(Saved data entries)
◆ ◆ ◆ ◆ ◆

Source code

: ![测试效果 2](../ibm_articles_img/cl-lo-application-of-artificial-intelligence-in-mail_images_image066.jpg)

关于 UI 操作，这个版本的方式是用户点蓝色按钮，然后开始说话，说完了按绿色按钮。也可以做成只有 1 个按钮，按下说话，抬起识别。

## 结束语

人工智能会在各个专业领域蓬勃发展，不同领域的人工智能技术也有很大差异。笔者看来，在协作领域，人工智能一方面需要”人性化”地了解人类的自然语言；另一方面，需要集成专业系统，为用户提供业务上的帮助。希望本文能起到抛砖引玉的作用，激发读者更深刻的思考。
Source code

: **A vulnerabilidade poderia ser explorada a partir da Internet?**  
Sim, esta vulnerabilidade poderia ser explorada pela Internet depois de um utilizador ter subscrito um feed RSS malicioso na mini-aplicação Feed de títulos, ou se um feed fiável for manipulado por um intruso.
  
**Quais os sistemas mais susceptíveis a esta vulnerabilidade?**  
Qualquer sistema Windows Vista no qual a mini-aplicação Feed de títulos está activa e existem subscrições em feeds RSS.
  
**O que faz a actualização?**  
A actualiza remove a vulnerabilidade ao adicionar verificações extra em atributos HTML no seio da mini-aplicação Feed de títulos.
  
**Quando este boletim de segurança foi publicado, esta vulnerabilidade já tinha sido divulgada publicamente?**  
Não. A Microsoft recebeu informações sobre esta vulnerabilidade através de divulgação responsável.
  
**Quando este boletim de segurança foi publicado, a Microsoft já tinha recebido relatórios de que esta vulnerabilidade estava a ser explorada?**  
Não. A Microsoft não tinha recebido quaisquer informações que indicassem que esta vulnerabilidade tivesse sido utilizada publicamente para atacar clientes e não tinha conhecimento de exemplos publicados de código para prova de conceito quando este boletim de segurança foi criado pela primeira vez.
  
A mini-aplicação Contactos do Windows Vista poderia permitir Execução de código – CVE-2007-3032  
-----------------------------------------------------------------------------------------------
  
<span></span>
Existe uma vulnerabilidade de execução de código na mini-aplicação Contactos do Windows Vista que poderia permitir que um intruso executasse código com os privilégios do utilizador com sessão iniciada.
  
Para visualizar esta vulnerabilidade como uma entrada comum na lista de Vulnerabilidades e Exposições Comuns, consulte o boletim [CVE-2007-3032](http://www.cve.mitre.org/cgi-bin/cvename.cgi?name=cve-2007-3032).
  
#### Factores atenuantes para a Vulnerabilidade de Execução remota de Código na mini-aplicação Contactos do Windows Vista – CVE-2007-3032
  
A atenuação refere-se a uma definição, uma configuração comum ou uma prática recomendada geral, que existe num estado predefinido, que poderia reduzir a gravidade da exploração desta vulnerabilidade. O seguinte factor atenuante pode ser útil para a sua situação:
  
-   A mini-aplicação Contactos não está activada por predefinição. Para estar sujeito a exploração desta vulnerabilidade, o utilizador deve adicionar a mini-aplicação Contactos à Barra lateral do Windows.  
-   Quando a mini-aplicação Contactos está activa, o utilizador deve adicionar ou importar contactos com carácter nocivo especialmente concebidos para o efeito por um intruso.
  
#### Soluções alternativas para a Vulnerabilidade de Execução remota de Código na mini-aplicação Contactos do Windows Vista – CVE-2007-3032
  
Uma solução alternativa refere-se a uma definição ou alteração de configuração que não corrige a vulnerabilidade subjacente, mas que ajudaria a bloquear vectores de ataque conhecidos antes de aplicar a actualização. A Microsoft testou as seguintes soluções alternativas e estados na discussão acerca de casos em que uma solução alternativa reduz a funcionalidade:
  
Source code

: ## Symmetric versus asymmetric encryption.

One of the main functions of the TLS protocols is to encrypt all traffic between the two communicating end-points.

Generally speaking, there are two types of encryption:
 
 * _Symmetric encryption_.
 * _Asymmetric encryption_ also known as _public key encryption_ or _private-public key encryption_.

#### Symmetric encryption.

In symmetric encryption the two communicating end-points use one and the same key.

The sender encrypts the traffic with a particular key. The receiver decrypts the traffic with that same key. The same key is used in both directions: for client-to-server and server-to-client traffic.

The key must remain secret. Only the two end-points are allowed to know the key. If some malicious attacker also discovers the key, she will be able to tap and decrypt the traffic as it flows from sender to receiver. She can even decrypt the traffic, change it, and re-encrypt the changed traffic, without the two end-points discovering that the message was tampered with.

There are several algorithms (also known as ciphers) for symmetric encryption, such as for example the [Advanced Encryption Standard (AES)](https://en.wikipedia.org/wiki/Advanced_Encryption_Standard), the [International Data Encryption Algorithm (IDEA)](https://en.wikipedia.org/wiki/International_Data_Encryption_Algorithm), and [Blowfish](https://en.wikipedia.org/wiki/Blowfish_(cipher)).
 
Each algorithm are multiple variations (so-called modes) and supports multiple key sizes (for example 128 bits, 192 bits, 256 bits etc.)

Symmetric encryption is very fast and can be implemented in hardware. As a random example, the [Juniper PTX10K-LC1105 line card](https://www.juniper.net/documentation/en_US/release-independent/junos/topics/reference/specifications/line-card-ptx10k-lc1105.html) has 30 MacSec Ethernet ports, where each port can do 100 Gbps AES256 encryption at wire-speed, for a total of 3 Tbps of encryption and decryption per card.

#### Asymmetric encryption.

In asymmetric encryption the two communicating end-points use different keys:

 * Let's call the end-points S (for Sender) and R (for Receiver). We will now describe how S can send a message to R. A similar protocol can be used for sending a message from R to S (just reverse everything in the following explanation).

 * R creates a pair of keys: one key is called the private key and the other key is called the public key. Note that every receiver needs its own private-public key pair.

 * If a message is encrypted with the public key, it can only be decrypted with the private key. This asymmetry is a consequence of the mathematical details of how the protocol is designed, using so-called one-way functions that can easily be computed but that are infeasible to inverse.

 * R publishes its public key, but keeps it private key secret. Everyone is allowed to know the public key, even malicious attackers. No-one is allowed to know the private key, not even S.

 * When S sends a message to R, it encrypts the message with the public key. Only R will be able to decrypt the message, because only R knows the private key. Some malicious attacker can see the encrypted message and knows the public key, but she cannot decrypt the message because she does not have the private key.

◆ ◆ ◆ ◆ ◆

Return each line of the material above that contains the string "remota", matching case exactly.

#### Factores atenuantes para a Vulnerabilidade de Execução remota de Código na mini-aplicação Contactos do Windows Vista – CVE-2007-3032
#### Soluções alternativas para a Vulnerabilidade de Execução remota de Código na mini-aplicação Contactos do Windows Vista – CVE-2007-3032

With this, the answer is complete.